(Human pose images with coordinates)
* * * * * * *
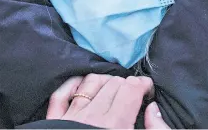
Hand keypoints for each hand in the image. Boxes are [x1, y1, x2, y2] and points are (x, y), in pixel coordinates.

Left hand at [47, 73, 161, 128]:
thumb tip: (151, 109)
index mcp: (115, 125)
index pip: (131, 89)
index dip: (142, 85)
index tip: (147, 89)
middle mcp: (93, 116)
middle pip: (114, 84)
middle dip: (126, 84)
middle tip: (133, 92)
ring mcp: (72, 116)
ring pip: (90, 83)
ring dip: (104, 81)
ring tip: (112, 87)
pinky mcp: (55, 122)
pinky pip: (62, 94)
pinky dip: (73, 84)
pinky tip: (82, 86)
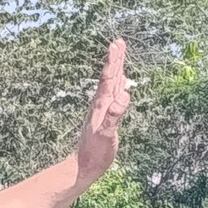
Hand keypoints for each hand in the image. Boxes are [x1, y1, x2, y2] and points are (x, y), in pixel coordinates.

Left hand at [74, 39, 131, 184]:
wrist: (83, 165)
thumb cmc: (95, 152)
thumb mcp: (106, 135)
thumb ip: (114, 116)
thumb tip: (124, 95)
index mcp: (102, 105)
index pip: (108, 78)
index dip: (113, 62)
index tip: (116, 44)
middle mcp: (101, 104)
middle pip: (109, 77)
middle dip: (115, 59)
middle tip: (118, 42)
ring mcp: (102, 110)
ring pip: (111, 84)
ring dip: (116, 69)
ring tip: (119, 55)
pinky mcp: (105, 117)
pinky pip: (113, 96)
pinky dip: (118, 85)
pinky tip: (120, 84)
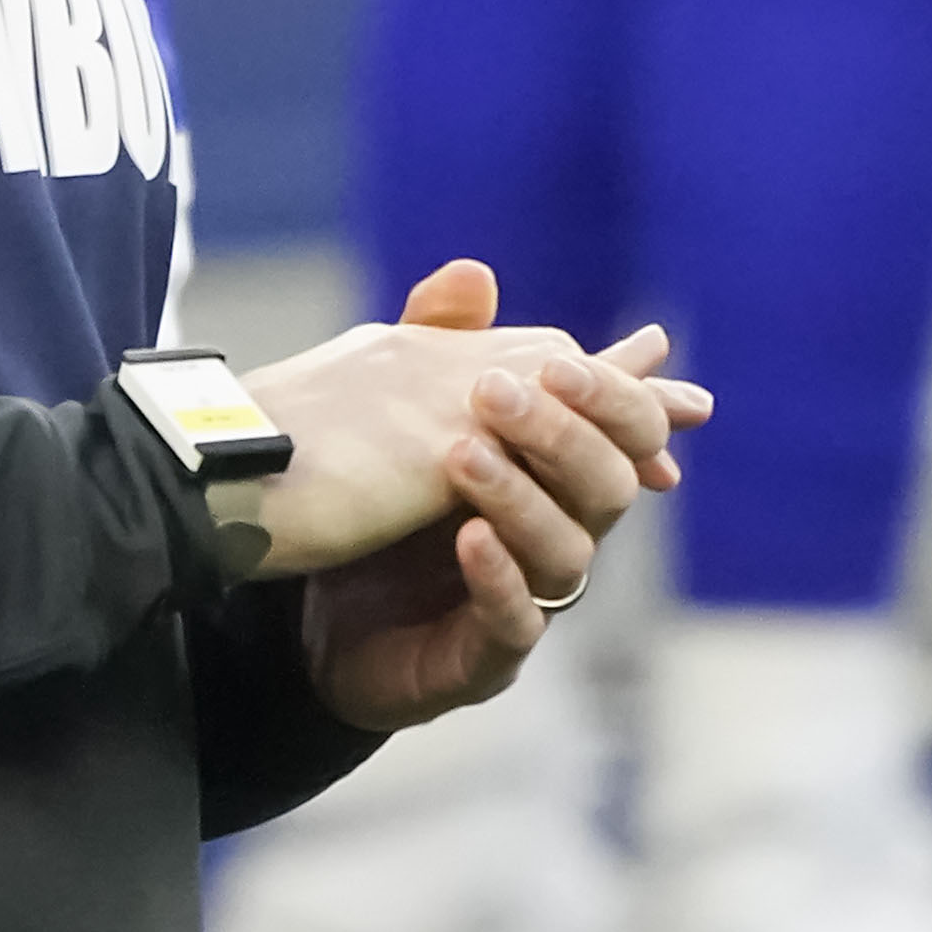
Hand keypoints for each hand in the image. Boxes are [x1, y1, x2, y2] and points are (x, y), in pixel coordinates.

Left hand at [281, 265, 711, 733]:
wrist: (309, 607)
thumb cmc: (378, 507)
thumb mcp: (402, 416)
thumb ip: (439, 347)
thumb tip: (477, 273)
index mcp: (554, 475)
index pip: (622, 432)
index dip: (613, 398)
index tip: (564, 359)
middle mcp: (556, 535)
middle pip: (606, 486)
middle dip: (561, 433)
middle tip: (497, 391)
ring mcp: (527, 600)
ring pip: (568, 553)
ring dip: (520, 497)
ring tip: (464, 454)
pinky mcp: (483, 659)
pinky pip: (514, 622)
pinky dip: (499, 578)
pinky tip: (470, 538)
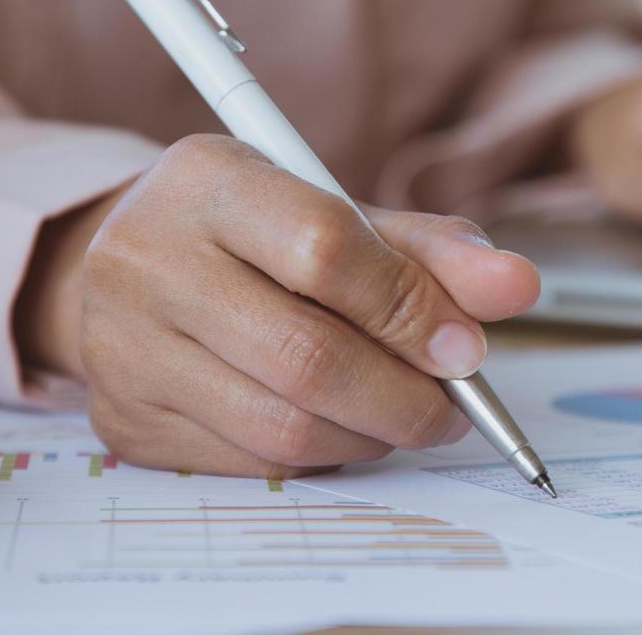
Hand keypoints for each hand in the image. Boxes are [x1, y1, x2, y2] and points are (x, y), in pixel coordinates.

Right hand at [18, 134, 539, 477]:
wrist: (127, 263)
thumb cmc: (254, 234)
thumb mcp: (337, 211)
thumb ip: (430, 249)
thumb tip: (517, 288)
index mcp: (208, 179)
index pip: (326, 249)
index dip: (411, 309)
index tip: (468, 348)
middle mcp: (147, 258)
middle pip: (306, 356)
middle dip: (405, 397)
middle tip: (452, 409)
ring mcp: (124, 346)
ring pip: (283, 427)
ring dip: (370, 436)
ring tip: (401, 416)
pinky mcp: (126, 420)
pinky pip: (250, 463)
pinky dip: (318, 457)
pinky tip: (336, 428)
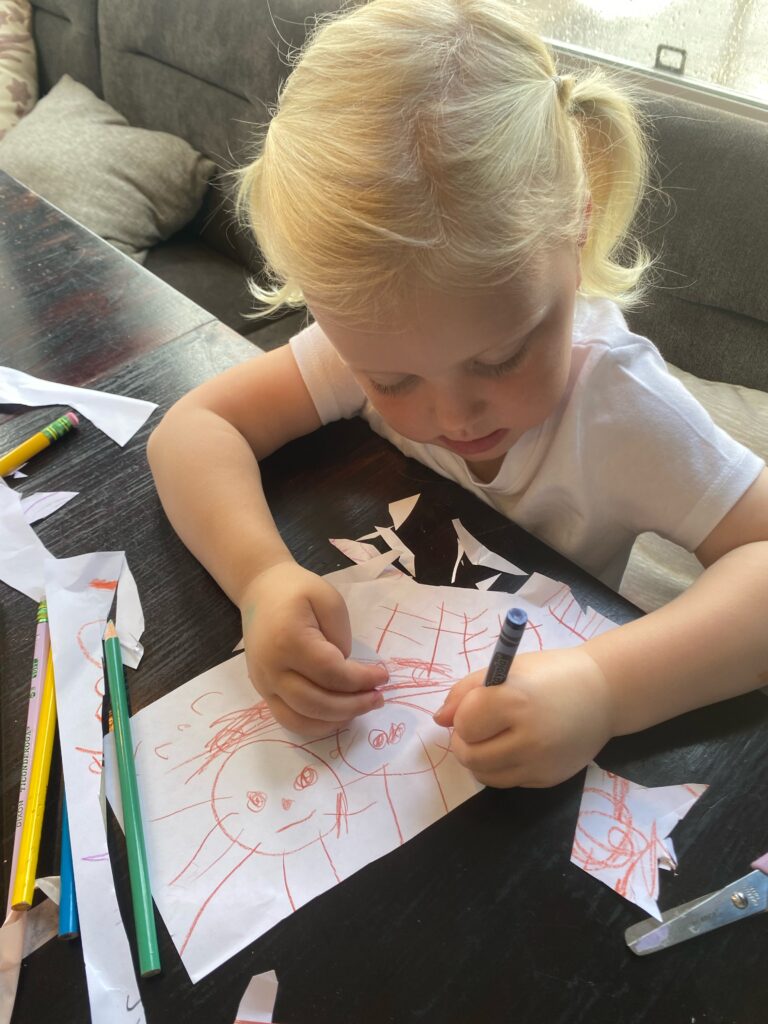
* * * * * * *
→ WORK REQUIRED
Print exactly the lines from the first line of the records above through the line containing "middle dip: (126, 84)", leaving out the pictures.

→ SOLUTION
Hand keypoints for each hand in the image. Boxes are [x1, y1, x2, y2] and points are (x, y), in pixel coordinates.

Left hand at [47, 73, 161, 128]:
thumb tip: (151, 109)
index mcp: (115, 125)
index pip: (131, 89)
index dip: (142, 85)
index tip: (147, 89)
middle mcp: (93, 116)
middle pip: (114, 84)
middle dip: (126, 84)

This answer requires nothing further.